Pour ce spécialiste, la tâche de redresser Sears constitue un défi colossal. Le consultant ne serait guère surpris si l'arrivée prochaine de Target venait lui porter le coup de grâce.

M. McDonald, qui est passé par Loblaws, veut réaménager l'intérieur de ses magasins en mettant en valeur les matelas, les électroménagers et autres gros articles. Les observateurs se demandent toutefois de quels moyens disposera le nouveau patron.

D'après Keith Howlett, analyste boursier de Desjardins suivant le titre de Sears Canada, M. McDonald disposera d'environ 60 millions par année en immobilisations, soit la moitié moins que ses principaux rivaux. Sous le contrôle d'Edward Lampert, gestionnaire de fonds de couverture, Sears Holdings a réduit considérablement les investissements dans ses magasins aux États-Unis, à environ 1,45$ US du pied carré, comparativement à une dépense de 5,40$ US pour ses concurrents, selon la firme Trendex North America.

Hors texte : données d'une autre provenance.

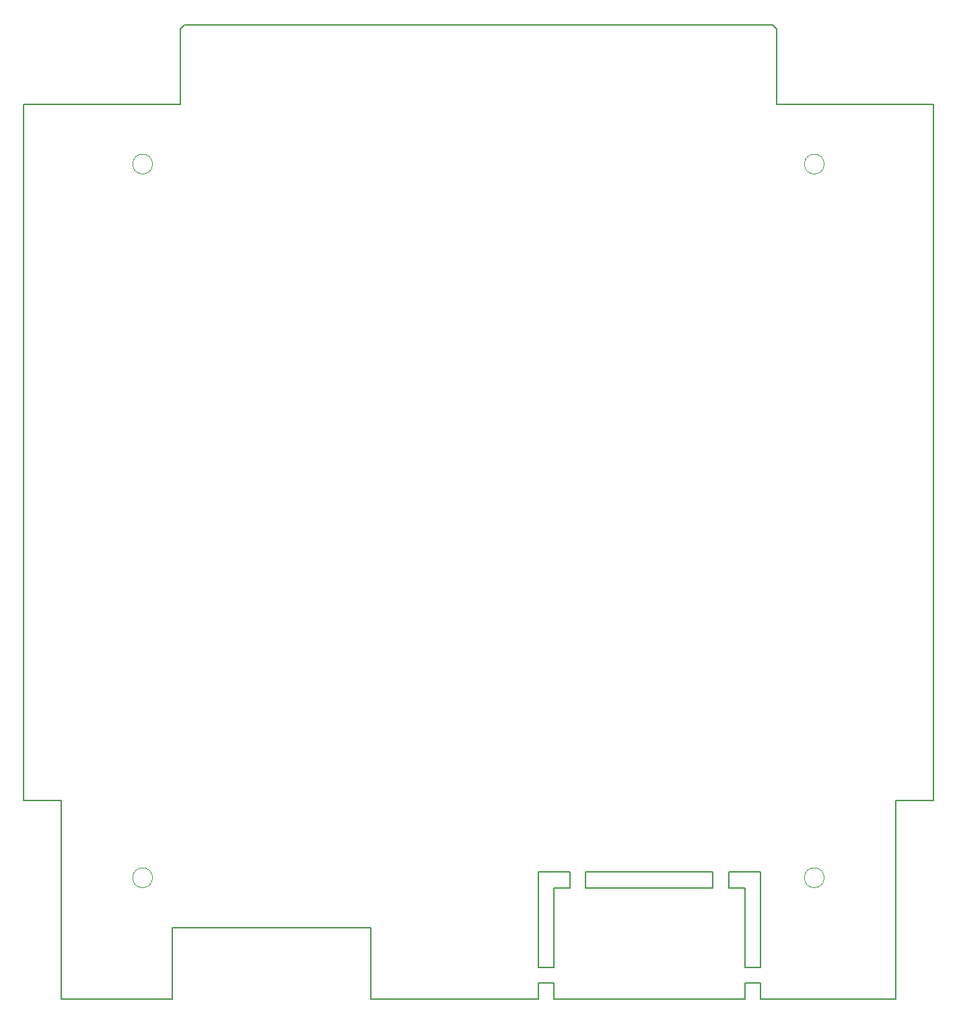
<source format=gbr>
%TF.GenerationSoftware,KiCad,Pcbnew,8.0.1*%
%TF.CreationDate,2024-04-14T22:32:59+02:00*%
%TF.ProjectId,M062.2,4d303632-2e32-42e6-9b69-6361645f7063,1*%
%TF.SameCoordinates,Original*%
%TF.FileFunction,Profile,NP*%
%FSLAX46Y46*%
G04 Gerber Fmt 4.6, Leading zero omitted, Abs format (unit mm)*
G04 Created by KiCad (PCBNEW 8.0.1) date 2024-04-14 22:32:59*
%MOMM*%
%LPD*%
G01*
G04 APERTURE LIST*
%TA.AperFunction,Profile*%
%ADD10C,0.150000*%
%TD*%
%TA.AperFunction,Profile*%
%ADD11C,0.120000*%
%TD*%
G04 APERTURE END LIST*
D10*
%TO.C,X1*%
X94710000Y-51200000D02*
X94710000Y-138700000D01*
X99460000Y-138700000D02*
X94710000Y-138700000D01*
X99460000Y-138700000D02*
X99460000Y-163700000D01*
X113460000Y-154700000D02*
X113460000Y-163700000D01*
X113460000Y-154700000D02*
X138460000Y-154700000D01*
X113460000Y-163700000D02*
X99460000Y-163700000D01*
X114460000Y-41700000D02*
X114960000Y-41200000D01*
X114460000Y-51200000D02*
X94710000Y-51200000D01*
X114460000Y-51200000D02*
X114460000Y-41700000D01*
X114960000Y-41200000D02*
X188960000Y-41200000D01*
X138460000Y-154700000D02*
X138460000Y-163700000D01*
X159460000Y-147700000D02*
X159460000Y-159700000D01*
X159460000Y-159700000D02*
X161460000Y-159700000D01*
X159460000Y-161700000D02*
X159460000Y-163700000D01*
X159460000Y-161700000D02*
X161460000Y-161700000D01*
X159460000Y-163700000D02*
X138460000Y-163700000D01*
X161460000Y-149700000D02*
X161460000Y-159700000D01*
X161460000Y-161700000D02*
X161460000Y-163700000D01*
X163460000Y-147700000D02*
X159460000Y-147700000D01*
X163460000Y-147700000D02*
X163460000Y-149700000D01*
X163460000Y-149700000D02*
X161460000Y-149700000D01*
X165460000Y-147700000D02*
X165460000Y-149700000D01*
X165460000Y-147700000D02*
X181460000Y-147700000D01*
X165460000Y-149700000D02*
X181460000Y-149700000D01*
X181460000Y-149700000D02*
X181460000Y-147700000D01*
X183460000Y-147700000D02*
X187460000Y-147700000D01*
X183460000Y-149700000D02*
X183460000Y-147700000D01*
X183460000Y-149700000D02*
X185460000Y-149700000D01*
X185460000Y-149700000D02*
X185460000Y-159700000D01*
X185460000Y-159700000D02*
X187460000Y-159700000D01*
X185460000Y-161700000D02*
X185460000Y-163700000D01*
X185460000Y-161700000D02*
X187460000Y-161700000D01*
X185460000Y-163700000D02*
X161460000Y-163700000D01*
X187460000Y-147700000D02*
X187460000Y-159700000D01*
X187460000Y-161700000D02*
X187460000Y-163700000D01*
X189460000Y-41700000D02*
X188960000Y-41200000D01*
X189460000Y-41700000D02*
X189460000Y-51200000D01*
X189460000Y-51200000D02*
X209210000Y-51200000D01*
X204460000Y-138700000D02*
X204460000Y-163700000D01*
X204460000Y-163700000D02*
X187460000Y-163700000D01*
X209210000Y-51200000D02*
X209210000Y-138700000D01*
X209210000Y-138700000D02*
X204460000Y-138700000D01*
D11*
X110960000Y-58700000D02*
G75*
G02*
X108460000Y-58700000I-1250000J0D01*
G01*
X108460000Y-58700000D02*
G75*
G02*
X110960000Y-58700000I1250000J0D01*
G01*
X110960000Y-148450000D02*
G75*
G02*
X108460000Y-148450000I-1250000J0D01*
G01*
X108460000Y-148450000D02*
G75*
G02*
X110960000Y-148450000I1250000J0D01*
G01*
X195460000Y-58700000D02*
G75*
G02*
X192960000Y-58700000I-1250000J0D01*
G01*
X192960000Y-58700000D02*
G75*
G02*
X195460000Y-58700000I1250000J0D01*
G01*
X195460000Y-148450000D02*
G75*
G02*
X192960000Y-148450000I-1250000J0D01*
G01*
X192960000Y-148450000D02*
G75*
G02*
X195460000Y-148450000I1250000J0D01*
G01*
%TD*%
M02*

</source>
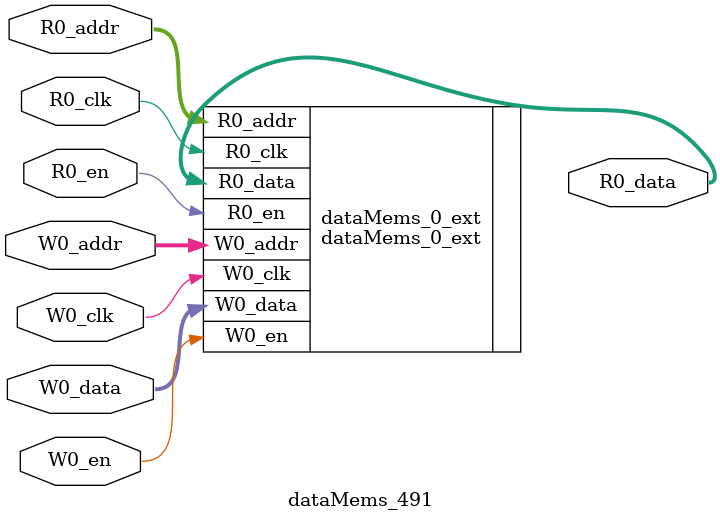
<source format=sv>
`ifndef RANDOMIZE
  `ifdef RANDOMIZE_REG_INIT
    `define RANDOMIZE
  `endif // RANDOMIZE_REG_INIT
`endif // not def RANDOMIZE
`ifndef RANDOMIZE
  `ifdef RANDOMIZE_MEM_INIT
    `define RANDOMIZE
  `endif // RANDOMIZE_MEM_INIT
`endif // not def RANDOMIZE

`ifndef RANDOM
  `define RANDOM $random
`endif // not def RANDOM

// Users can define 'PRINTF_COND' to add an extra gate to prints.
`ifndef PRINTF_COND_
  `ifdef PRINTF_COND
    `define PRINTF_COND_ (`PRINTF_COND)
  `else  // PRINTF_COND
    `define PRINTF_COND_ 1
  `endif // PRINTF_COND
`endif // not def PRINTF_COND_

// Users can define 'ASSERT_VERBOSE_COND' to add an extra gate to assert error printing.
`ifndef ASSERT_VERBOSE_COND_
  `ifdef ASSERT_VERBOSE_COND
    `define ASSERT_VERBOSE_COND_ (`ASSERT_VERBOSE_COND)
  `else  // ASSERT_VERBOSE_COND
    `define ASSERT_VERBOSE_COND_ 1
  `endif // ASSERT_VERBOSE_COND
`endif // not def ASSERT_VERBOSE_COND_

// Users can define 'STOP_COND' to add an extra gate to stop conditions.
`ifndef STOP_COND_
  `ifdef STOP_COND
    `define STOP_COND_ (`STOP_COND)
  `else  // STOP_COND
    `define STOP_COND_ 1
  `endif // STOP_COND
`endif // not def STOP_COND_

// Users can define INIT_RANDOM as general code that gets injected into the
// initializer block for modules with registers.
`ifndef INIT_RANDOM
  `define INIT_RANDOM
`endif // not def INIT_RANDOM

// If using random initialization, you can also define RANDOMIZE_DELAY to
// customize the delay used, otherwise 0.002 is used.
`ifndef RANDOMIZE_DELAY
  `define RANDOMIZE_DELAY 0.002
`endif // not def RANDOMIZE_DELAY

// Define INIT_RANDOM_PROLOG_ for use in our modules below.
`ifndef INIT_RANDOM_PROLOG_
  `ifdef RANDOMIZE
    `ifdef VERILATOR
      `define INIT_RANDOM_PROLOG_ `INIT_RANDOM
    `else  // VERILATOR
      `define INIT_RANDOM_PROLOG_ `INIT_RANDOM #`RANDOMIZE_DELAY begin end
    `endif // VERILATOR
  `else  // RANDOMIZE
    `define INIT_RANDOM_PROLOG_
  `endif // RANDOMIZE
`endif // not def INIT_RANDOM_PROLOG_

// Include register initializers in init blocks unless synthesis is set
`ifndef SYNTHESIS
  `ifndef ENABLE_INITIAL_REG_
    `define ENABLE_INITIAL_REG_
  `endif // not def ENABLE_INITIAL_REG_
`endif // not def SYNTHESIS

// Include rmemory initializers in init blocks unless synthesis is set
`ifndef SYNTHESIS
  `ifndef ENABLE_INITIAL_MEM_
    `define ENABLE_INITIAL_MEM_
  `endif // not def ENABLE_INITIAL_MEM_
`endif // not def SYNTHESIS

module dataMems_491(	// @[generators/ara/src/main/scala/UnsafeAXI4ToTL.scala:365:62]
  input  [4:0]  R0_addr,
  input         R0_en,
  input         R0_clk,
  output [66:0] R0_data,
  input  [4:0]  W0_addr,
  input         W0_en,
  input         W0_clk,
  input  [66:0] W0_data
);

  dataMems_0_ext dataMems_0_ext (	// @[generators/ara/src/main/scala/UnsafeAXI4ToTL.scala:365:62]
    .R0_addr (R0_addr),
    .R0_en   (R0_en),
    .R0_clk  (R0_clk),
    .R0_data (R0_data),
    .W0_addr (W0_addr),
    .W0_en   (W0_en),
    .W0_clk  (W0_clk),
    .W0_data (W0_data)
  );
endmodule


</source>
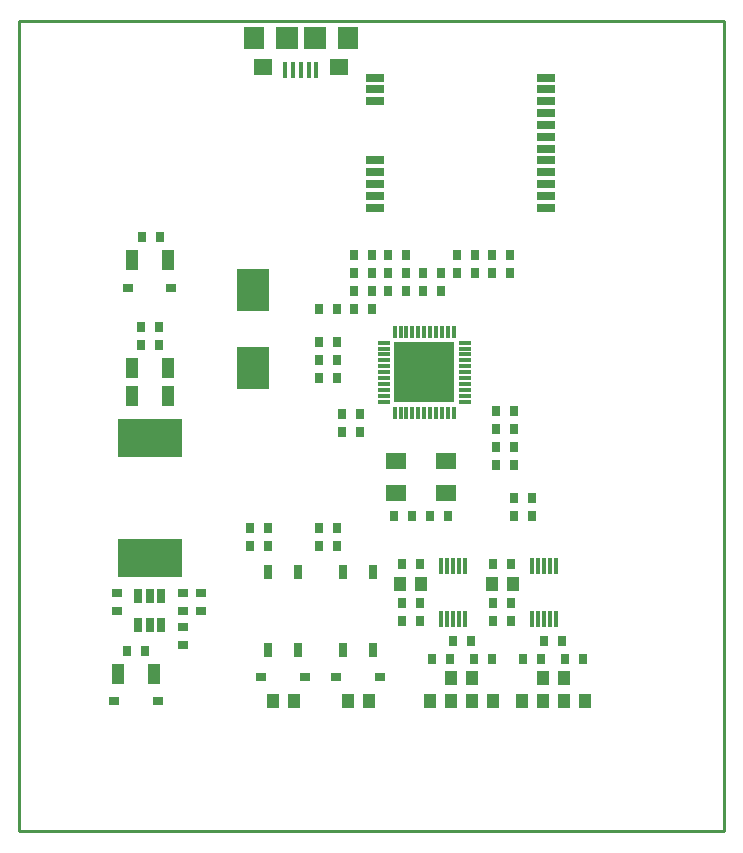
<source format=gbr>
G04 EAGLE Gerber RS-274X export*
G75*
%MOMM*%
%FSLAX34Y34*%
%LPD*%
%INSolderpaste Top*%
%IPPOS*%
%AMOC8*
5,1,8,0,0,1.08239X$1,22.5*%
G01*
%ADD10R,0.762000X0.889000*%
%ADD11R,0.889000X0.762000*%
%ADD12R,1.016000X1.778000*%
%ADD13R,1.016000X0.304800*%
%ADD14R,0.304800X1.016000*%
%ADD15R,5.080000X5.080000*%
%ADD16R,0.762000X1.270000*%
%ADD17R,1.524000X0.700000*%
%ADD18R,1.016000X1.270000*%
%ADD19R,1.651000X1.397000*%
%ADD20R,1.800000X1.900000*%
%ADD21R,1.900000X1.900000*%
%ADD22R,1.600000X1.400000*%
%ADD23R,0.400000X1.400000*%
%ADD24R,2.794000X3.556000*%
%ADD25R,0.635000X1.143000*%
%ADD26R,5.461000X3.302000*%
%ADD27R,0.300000X1.397000*%
%ADD28C,0.254000*%


D10*
X419100Y340360D03*
X403860Y340360D03*
X119380Y502920D03*
X104140Y502920D03*
X283210Y487680D03*
X298450Y487680D03*
X283210Y472440D03*
X298450Y472440D03*
X356870Y472440D03*
X341630Y472440D03*
X419100Y355600D03*
X403860Y355600D03*
X317500Y266700D03*
X332740Y266700D03*
X363220Y266700D03*
X347980Y266700D03*
X312420Y457200D03*
X327660Y457200D03*
X254000Y383540D03*
X269240Y383540D03*
X273050Y353060D03*
X288290Y353060D03*
D11*
X128905Y459740D03*
X92075Y459740D03*
X117475Y110490D03*
X80645Y110490D03*
D12*
X125730Y483870D03*
X95250Y483870D03*
D13*
X308610Y413620D03*
X308610Y408620D03*
X308610Y403620D03*
X308610Y398620D03*
X308610Y393620D03*
X308610Y388620D03*
X308610Y383620D03*
X308610Y378620D03*
X308610Y373620D03*
X308610Y368620D03*
X308610Y363620D03*
D14*
X317900Y354330D03*
X322900Y354330D03*
X327900Y354330D03*
X332900Y354330D03*
X337900Y354330D03*
X342900Y354330D03*
X347900Y354330D03*
X352900Y354330D03*
X357900Y354330D03*
X362900Y354330D03*
X367900Y354330D03*
D13*
X377190Y363620D03*
X377190Y368620D03*
X377190Y373620D03*
X377190Y378620D03*
X377190Y383620D03*
X377190Y388620D03*
X377190Y393620D03*
X377190Y398620D03*
X377190Y403620D03*
X377190Y408620D03*
X377190Y413620D03*
D14*
X367900Y422910D03*
X362900Y422910D03*
X357900Y422910D03*
X352900Y422910D03*
X347900Y422910D03*
X342900Y422910D03*
X337900Y422910D03*
X332900Y422910D03*
X327900Y422910D03*
X322900Y422910D03*
X317900Y422910D03*
D15*
X342900Y388620D03*
D16*
X210820Y153690D03*
X236220Y153690D03*
X236220Y219690D03*
X210820Y219690D03*
X274320Y153690D03*
X299720Y153690D03*
X299720Y219690D03*
X274320Y219690D03*
D17*
X445770Y527970D03*
X445770Y537970D03*
X445770Y547970D03*
X445770Y557970D03*
X445770Y567970D03*
X445770Y577970D03*
X445770Y587970D03*
X445770Y597970D03*
X445770Y607970D03*
X445770Y617970D03*
X445770Y627970D03*
X445770Y637970D03*
X300990Y637970D03*
X300990Y627970D03*
X300990Y617970D03*
X300990Y567970D03*
X300990Y557970D03*
X300990Y547970D03*
X300990Y537970D03*
X300990Y527970D03*
D10*
X273050Y337820D03*
X288290Y337820D03*
X254000Y414020D03*
X269240Y414020D03*
D18*
X232410Y110490D03*
X214630Y110490D03*
D10*
X195580Y256540D03*
X210820Y256540D03*
D18*
X295910Y110490D03*
X278130Y110490D03*
D10*
X254000Y256540D03*
X269240Y256540D03*
X254000Y398780D03*
X269240Y398780D03*
X415290Y487680D03*
X400050Y487680D03*
X269240Y441960D03*
X254000Y441960D03*
X386080Y487680D03*
X370840Y487680D03*
X415290Y472440D03*
X400050Y472440D03*
X386080Y472440D03*
X370840Y472440D03*
X327660Y487680D03*
X312420Y487680D03*
X327660Y472440D03*
X312420Y472440D03*
D19*
X319405Y286385D03*
X361315Y286385D03*
X361315Y313055D03*
X319405Y313055D03*
D20*
X278450Y671300D03*
D21*
X250450Y671300D03*
D20*
X198450Y671300D03*
D21*
X226450Y671300D03*
D22*
X270450Y647300D03*
X206450Y647300D03*
D23*
X238450Y644300D03*
X244950Y644300D03*
X251450Y644300D03*
X231950Y644300D03*
X225450Y644300D03*
D24*
X198120Y392430D03*
X198120Y458470D03*
D10*
X341630Y457200D03*
X356870Y457200D03*
D25*
X100990Y174625D03*
X110490Y174625D03*
X119990Y174625D03*
X119990Y198755D03*
X110490Y198755D03*
X100990Y198755D03*
D12*
X83820Y133350D03*
X114300Y133350D03*
X95250Y368300D03*
X125730Y368300D03*
X95250Y392430D03*
X125730Y392430D03*
D26*
X110490Y332740D03*
X110490Y231140D03*
D11*
X82550Y201930D03*
X82550Y186690D03*
D10*
X102870Y411480D03*
X118110Y411480D03*
D11*
X138430Y157480D03*
X138430Y172720D03*
X153670Y201930D03*
X153670Y186690D03*
X138430Y186690D03*
X138430Y201930D03*
D10*
X444500Y161290D03*
X459740Y161290D03*
X195580Y241300D03*
X210820Y241300D03*
X254000Y241300D03*
X269240Y241300D03*
X401320Y193040D03*
X416560Y193040D03*
X401320Y177800D03*
X416560Y177800D03*
X434340Y266700D03*
X419100Y266700D03*
X434340Y281940D03*
X419100Y281940D03*
X416560Y226060D03*
X401320Y226060D03*
D18*
X400050Y209550D03*
X417830Y209550D03*
D10*
X367030Y161290D03*
X382270Y161290D03*
X323850Y177800D03*
X339090Y177800D03*
X323850Y193040D03*
X339090Y193040D03*
D18*
X322580Y209550D03*
X340360Y209550D03*
D10*
X339090Y226060D03*
X323850Y226060D03*
D27*
X377030Y224155D03*
X372030Y224155D03*
X367030Y224155D03*
X362030Y224155D03*
X357030Y224155D03*
X357030Y179705D03*
X362030Y179705D03*
X367030Y179705D03*
X372030Y179705D03*
X377030Y179705D03*
X454500Y224155D03*
X449500Y224155D03*
X444500Y224155D03*
X439500Y224155D03*
X434500Y224155D03*
X434500Y179705D03*
X439500Y179705D03*
X444500Y179705D03*
X449500Y179705D03*
X454500Y179705D03*
D10*
X403860Y325120D03*
X419100Y325120D03*
X403860Y309880D03*
X419100Y309880D03*
D18*
X365760Y129540D03*
X383540Y129540D03*
X443230Y129540D03*
X461010Y129540D03*
X347980Y110490D03*
X365760Y110490D03*
X401320Y110490D03*
X383540Y110490D03*
X425450Y110490D03*
X443230Y110490D03*
X478790Y110490D03*
X461010Y110490D03*
D11*
X205105Y130810D03*
X241935Y130810D03*
X268605Y130810D03*
X305435Y130810D03*
D10*
X283210Y457200D03*
X298450Y457200D03*
X283210Y441960D03*
X298450Y441960D03*
X91440Y152400D03*
X106680Y152400D03*
X102870Y426720D03*
X118110Y426720D03*
X364490Y146050D03*
X349250Y146050D03*
X384810Y146050D03*
X400050Y146050D03*
X441960Y146050D03*
X426720Y146050D03*
X462280Y146050D03*
X477520Y146050D03*
D28*
X0Y0D02*
X596900Y0D01*
X596900Y685800D01*
X0Y685800D01*
X0Y0D01*
M02*

</source>
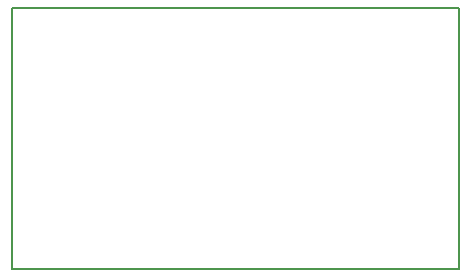
<source format=gm1>
G04 #@! TF.FileFunction,Profile,NP*
%FSLAX46Y46*%
G04 Gerber Fmt 4.6, Leading zero omitted, Abs format (unit mm)*
G04 Created by KiCad (PCBNEW 4.0.1-stable) date Tisdag 22 Mars 2016 22:05:33*
%MOMM*%
G01*
G04 APERTURE LIST*
%ADD10C,0.100000*%
%ADD11C,0.150000*%
G04 APERTURE END LIST*
D10*
D11*
X197800000Y-105900000D02*
X160000000Y-105900000D01*
X197800000Y-128000000D02*
X197800000Y-105900000D01*
X160000000Y-128000000D02*
X197800000Y-128000000D01*
X160000000Y-105900000D02*
X160000000Y-128000000D01*
M02*

</source>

Au Canada, Sears est con­fronté à la concurrence accrue des autres détaillants qui fourbissent leurs armes en prévision de l'entrée en scène de l'américain Target au Canada, prévue en 2013.

Des soldes de l'après Noël appréciés

Ailleurs que chez Sears, les réjouissances se poursuivent. Il faut dire que la période des Fêtes 2011 s'annonçait prometteuse pour la plupart des détaillants. Un sondage réalisé pour le compte du Conseil québécois du commerce de détail estimait que 75% des Québécois allaient dépenser autant sinon davantage que l'an dernier.

En ce lendemain de la célèbre journée des soldes de l'après Noël, certains commerçants se frottent d'ailleurs les mains. «On a vu une grosse augmentation au niveau des tablettes, qui prennent la place des ordinateurs portatifs, observe Patrick Lavoie, directeur marketing de Best Buy au Québec. Le Blackberry Playbook s'est le plus vendu lundi.» À 199$ l'unité, la tablette de RIM se vendait au prix d'une liseuse électronique.

La journée du 26 décembre mettait ainsi un terme d'agréable façon à la période des Fêtes. «On a doublé nos ventes sur Bestbuy.ca pour la période du 24 décembre au soir jusqu'à lundi en fin de journée», précise M. Lavoie.

Même sentiment de satisfaction chez Clément, le détaillant québécois de meubles et vêtements pour enfants, qui célèbre l'après Noël en payant les taxes toute la semaine.

«Ça me prendrait des patins», dit Jean Clément, secrétaire-trésorier, que l'on a joint au téléphone au magasin du boulevard Pierre-Bertrand, à Québec. «Avec l'augmentation de la TVQ la semaine prochaine, ça fait une grosse différence [sur l'achalandage]», explique-t-il en reprenant son souffle.

Lui aussi constate une forte activité sur l'internet. «En achetant en ligne, les clients profitent des spéciaux d'après- Noël, sans avoir à quitter la famille», dit-il.